ASSIGNED TASK >> In the listing below, find the line containing "#404040 -> #6d28d9;" and the line containing "border: 6px solid", then copy exactly everything from the first through the second, except the pictures.
━━━━━ DATA SECTION
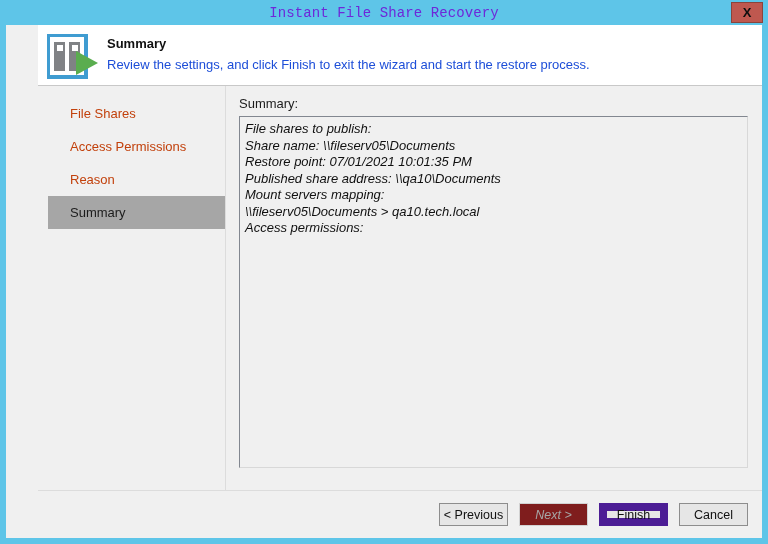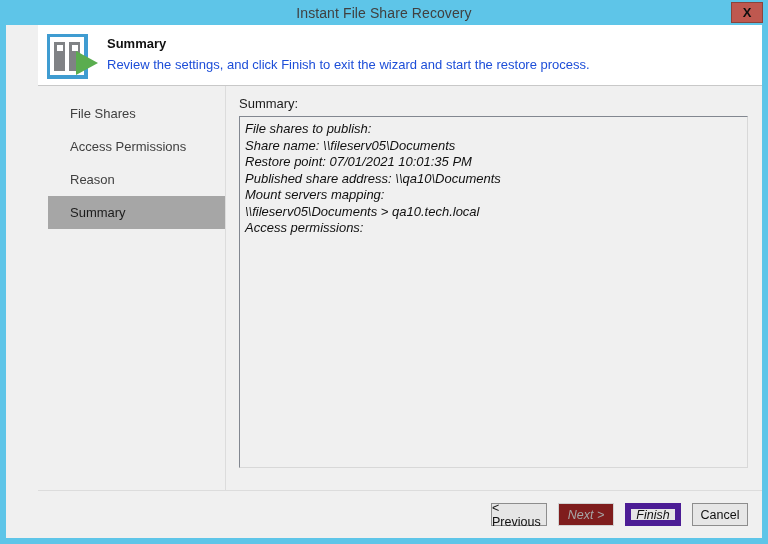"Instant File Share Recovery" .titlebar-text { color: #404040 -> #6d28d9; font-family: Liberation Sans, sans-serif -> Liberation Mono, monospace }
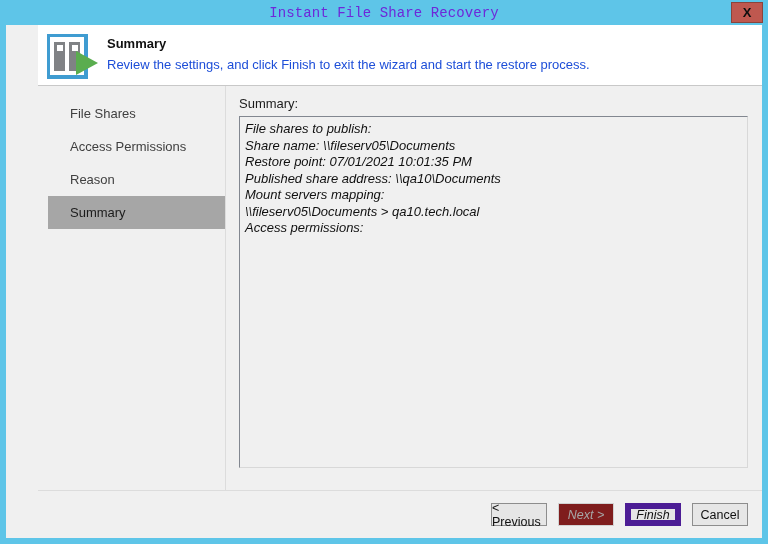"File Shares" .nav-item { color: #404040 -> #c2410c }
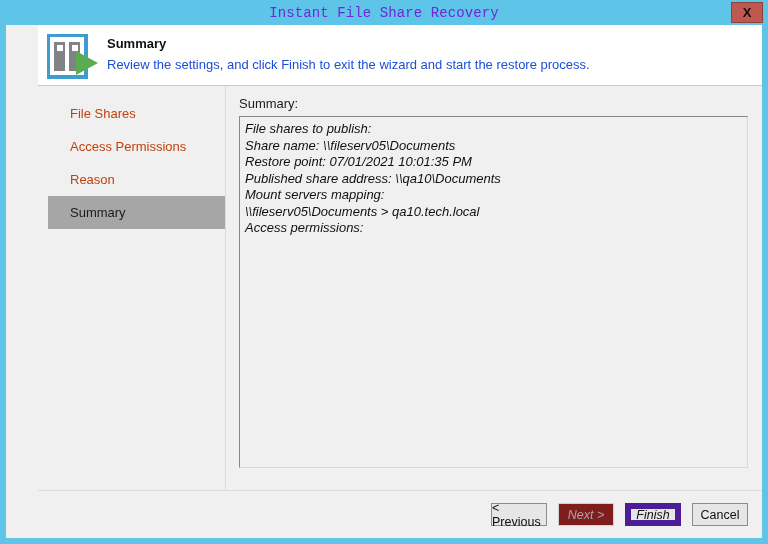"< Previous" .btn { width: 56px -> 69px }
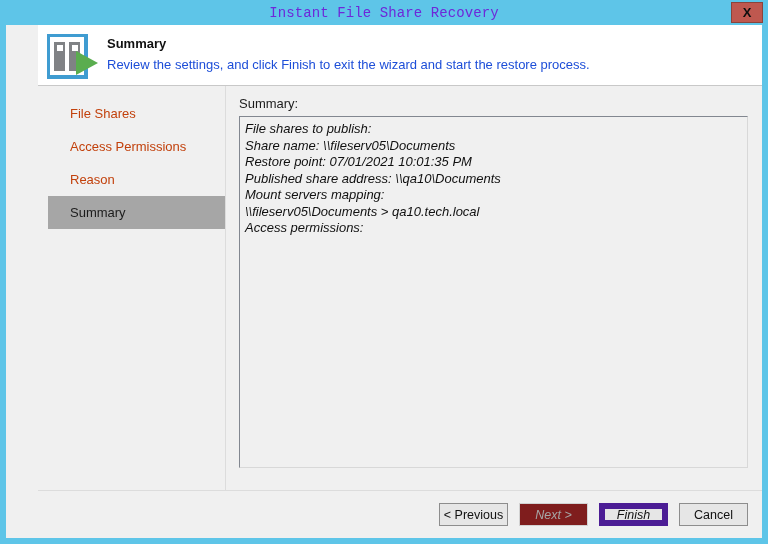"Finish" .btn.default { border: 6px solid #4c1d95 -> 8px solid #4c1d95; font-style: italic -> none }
━━━━━━━━━━
━━━━━ DATA SECTION
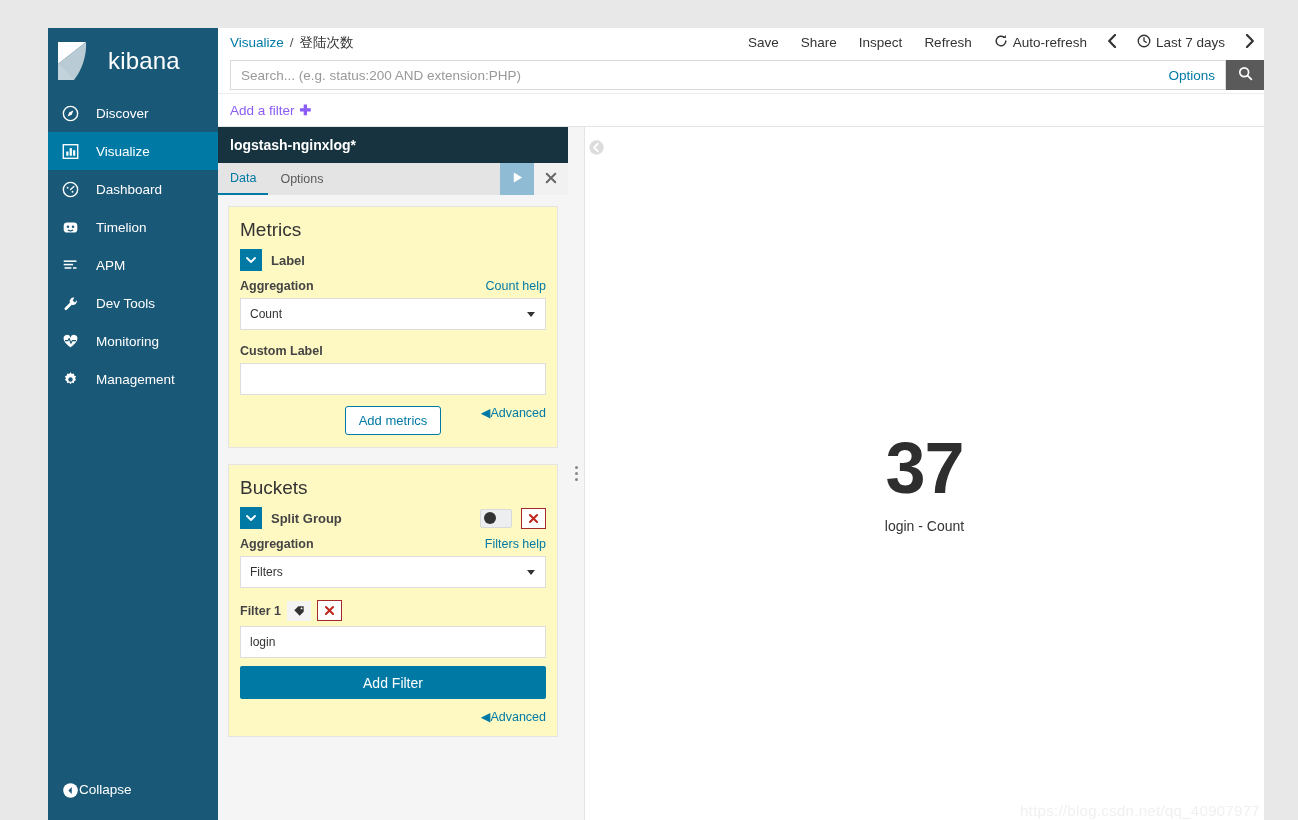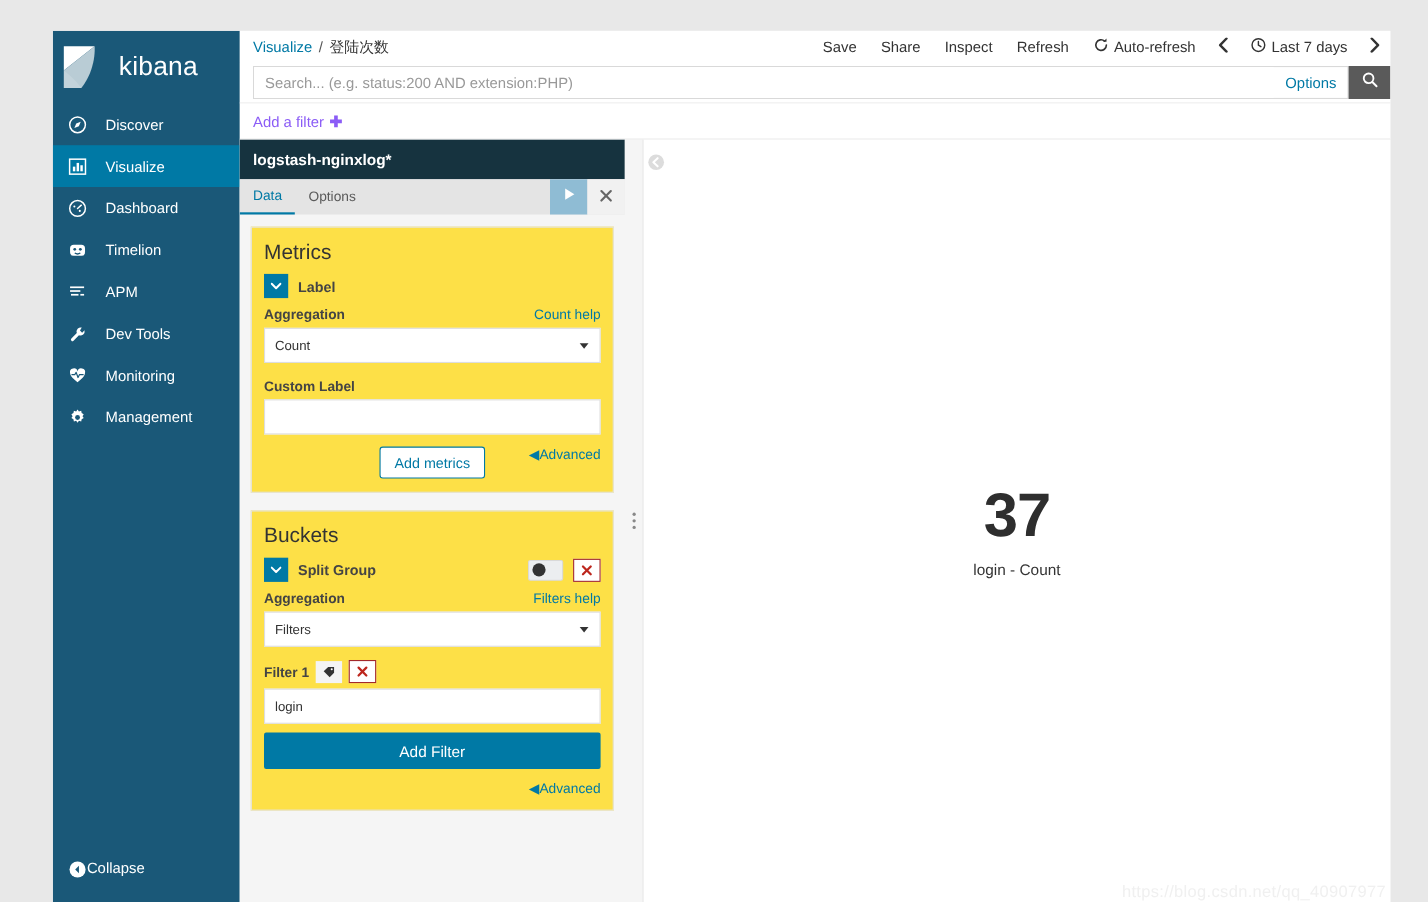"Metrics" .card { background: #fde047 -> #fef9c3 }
━━━━━━━━━━
THE ANSWER >>
"Instant File Share Recovery" .titlebar-text { color: #404040 -> #6d28d9; font-family: Liberation Sans, sans-serif -> Liberation Mono, monospace }
"File Shares" .nav-item { color: #404040 -> #c2410c }
"< Previous" .btn { width: 56px -> 69px }
"Finish" .btn.default { border: 6px solid #4c1d95 -> 8px solid #4c1d95; font-style: italic -> none }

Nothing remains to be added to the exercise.